However, the CVCD believes that ragging is a complex issue that needs many interventions for it to be eliminated from Sri Lankan Universities. It must be recognized that it is carried out in a novel, sophisticated manner, using technology, with the collective power of the student groups backed by certain political elements. It uses a network of individuals and starts even before the students enter the universities and continues for a long period thereafter.

The CVCD has also noted the introduction of cyber ragging, in addition to physical, mental, or sexual forms. These complexities require a comprehensive strategy planned by Universities, law enforcement authorities, political parties, and media with the support of civil society for its prevention and elimination. There needs to be a strong movement against ragging in civil society to encourage the new entrants to universities, and their parents, to stand up to organized groups of student perpetrators motivated by political intentions.

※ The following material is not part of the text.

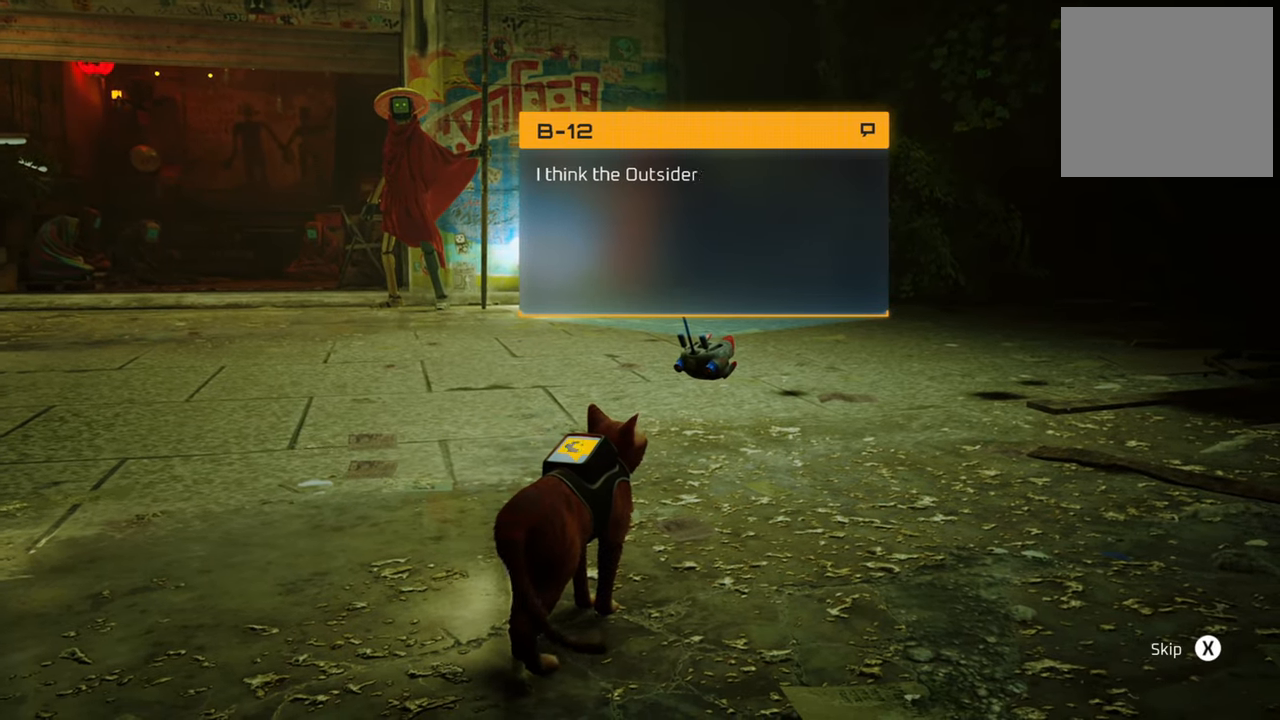
{"buttons": [], "left_stick": "center", "right_stick": "center", "events": []}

The universities are faced with multiple issues in their efforts to eliminate ragging. These include the lack of legitimate complaints with evidence or clues for identification of perpetrators; lack of a robust system for protection of victims and witnesses; inaction of law enforcement authorities to fully implement the provisions of the Act No 20 of 1998 on prevention of ragging, and slowness of the judicial and disciplinary procedures. In many instances, dissemination of one-sided information obtained from highly vocal student movements opposes the university administration in taking action against the student perpetrators of ragging. It is common for protests to be stage-managed in front of University Grants Commission or the Ministry of Education to pressurize authorities to withdraw or mitigate punishments that have been handed to perpetrators after due process.

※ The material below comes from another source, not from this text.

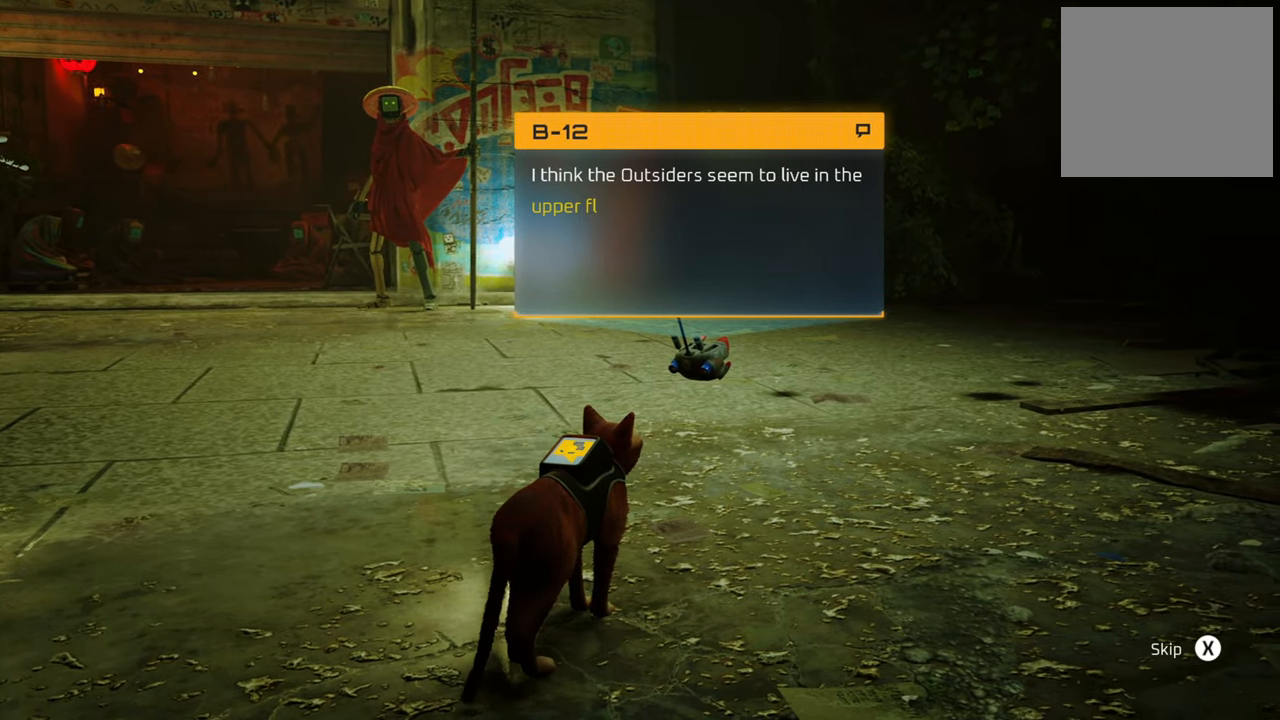
{"buttons": [], "left_stick": "center", "right_stick": "center", "events": []}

In the past, there have been instances where instead of supporting the VCs and University authorities in taking stern actions against ragging and other acts of student indiscipline and violence, undue influences have been made by external forces to the legal and disciplinary processes. This aims to protect perpetrators with scant regard to the rights of the victims and the harm caused to them. The CVCD views with grave concern the fact that perpetrators abuse provisions in the legal system and exploit the facility of taking their complaints to the Human Rights Commission. This occasionally escalates to severe harassment of VCs and university authorities.

The CVCD requests the civil society to understand that ragging has been in existence in Sri Lankan universities for 70 years, with damaging consequences. The CVCD notes that the recent reduction or near-elimination of ragging as has occurred in some universities, was the result of active intervention by university authorities led by the VCs, who risked their lives and positions.

Hence, the CVCD reiterates its commitment to fight ragging in the Universities and to eliminate it. In this endeavour, it wishes to seek the support of the media, civil society, and the Government of Sri Lanka without which, this will be impossible to achieve.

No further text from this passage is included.